Climate Adapted Plants for Gardeners in the PNW
Rare perennial Siskiyou Inside-out-Flower is a much more drought tolerant version of our locally native Vancouveria hexandra (Inside out flower). This yellow flowered species tolerates extreme dry shade and colonizes even compacted dry soils to create a handsome ground cover. The delicate looking interestingly shaped leaves create a soft mound of shapes in cool green and edged slightly in red. In April-June 20″ wiry spikes suspend small downward pointing flowers- they appear to float above the foliage reminding me of a group of fireflies. (Wish we had those). Mostly evergreen if temperatures stay above about 15ºF. Basically this is our version of Epimedium (to which it is related) but with more tolerance for summer drought. To 8″ tall and spreading to several feet wide in richer, moisture retentive soil. Light summer water increases growth. This is an extraordinarily elegant native that should find a happy home in gardens too. Part shade to full shade. Not bothered by pests. Excellent perennial under large shrubs or within tree roots. In the wild it is the understory plant to Arctostaphylos, Rhododendron, Vaccinium, Notholithocarpus densiflorus var. echinoides. Associate perennials were Oxalis oreganus and Mianthemum as well as viola semperivrens- Redwood violet. Easy community to replicate in your garden. Oregon native plant.

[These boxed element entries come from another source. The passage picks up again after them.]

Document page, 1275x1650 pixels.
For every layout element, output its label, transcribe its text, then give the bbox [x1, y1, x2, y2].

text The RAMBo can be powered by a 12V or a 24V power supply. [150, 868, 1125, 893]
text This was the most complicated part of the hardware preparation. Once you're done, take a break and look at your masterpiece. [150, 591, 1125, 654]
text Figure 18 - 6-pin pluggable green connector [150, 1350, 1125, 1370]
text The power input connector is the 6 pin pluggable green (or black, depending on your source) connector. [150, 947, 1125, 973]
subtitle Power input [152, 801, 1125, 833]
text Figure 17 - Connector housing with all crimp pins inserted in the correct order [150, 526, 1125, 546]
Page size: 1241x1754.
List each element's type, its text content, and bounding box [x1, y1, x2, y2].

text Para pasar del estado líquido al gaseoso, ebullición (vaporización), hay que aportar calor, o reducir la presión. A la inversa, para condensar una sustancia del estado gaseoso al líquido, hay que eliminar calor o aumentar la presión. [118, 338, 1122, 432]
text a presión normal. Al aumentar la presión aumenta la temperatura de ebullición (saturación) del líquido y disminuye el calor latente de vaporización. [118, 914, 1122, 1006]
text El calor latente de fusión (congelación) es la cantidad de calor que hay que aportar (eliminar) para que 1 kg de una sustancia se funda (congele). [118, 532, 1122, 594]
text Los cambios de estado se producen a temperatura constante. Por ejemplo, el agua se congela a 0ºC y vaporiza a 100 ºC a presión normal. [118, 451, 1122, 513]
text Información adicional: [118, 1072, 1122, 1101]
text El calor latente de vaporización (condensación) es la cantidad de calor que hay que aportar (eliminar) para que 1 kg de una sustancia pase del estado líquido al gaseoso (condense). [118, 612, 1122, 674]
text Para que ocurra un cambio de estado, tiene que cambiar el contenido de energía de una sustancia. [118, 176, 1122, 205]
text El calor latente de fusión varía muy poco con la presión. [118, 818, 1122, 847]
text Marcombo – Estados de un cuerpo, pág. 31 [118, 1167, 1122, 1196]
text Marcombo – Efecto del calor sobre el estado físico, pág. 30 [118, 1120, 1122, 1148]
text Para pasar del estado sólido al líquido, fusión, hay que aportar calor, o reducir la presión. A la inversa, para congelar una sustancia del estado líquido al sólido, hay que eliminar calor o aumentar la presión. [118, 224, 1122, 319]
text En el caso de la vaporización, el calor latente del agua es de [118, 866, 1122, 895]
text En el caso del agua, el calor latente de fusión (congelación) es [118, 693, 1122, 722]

Turkish speedwell is an excellent low water creeping ground cover that performs wonderfully in our climate. Flush with the ground this evergreen creeps in well drained average to enriched soil to several feet wide in several seasons. In April to May carpets of sky blue flowers obscure the entire plant. Very pretty. Roots as it grows, excellent for erosion control on a small scale on steep slopes. Regular summer water speeds growth but once established it takes summer drought very well. Full sun to the very lightest shade. Dies out in compacted soils- make sure to double dig the area around where it is to go to incorporate oxygen in the soil. For tired plantings simple overspread compost on top of it and let it settle between the leaves in early spring. Easy to grow hardy little ground cover. Moderate deer resistance.
Yerba de Selva or whipple vine, a wonderful small scale evergreen native ground cover. Related to Hydrangeas but this trailer is actually very droughtadapted.e In late spring clouds of small white flowers , Scrambling plant to about 8″ tall and 2′ wide. Full sun to considerable shade. From Portland south this is a common understory component of the herb field. It grew happily in our back 40 where I grew up. There it made pretty scrambling patches between Vancouveria, snow berry and hairy honeysuckle. Often you would see our native columbine ( Aquilegia formosa) as an associate. Its very drought adapted when established but it improves with a few soaks over summer- never perpetually wet and never hot and wet. Otherwise an easy native that should be grown a lot more. For use as a small scale ground cover plant on 10″ centers. It will also gracefully trail over rockeries and walls. Butterflies adore the flowers. Competes well with invasives. Some deer resistance. It may be cut back in early spring to refresh. Once native in the Portland city limits. This is a great native understory for Arctostaphylos, which is frequently seen in the wild. Oregon native plant.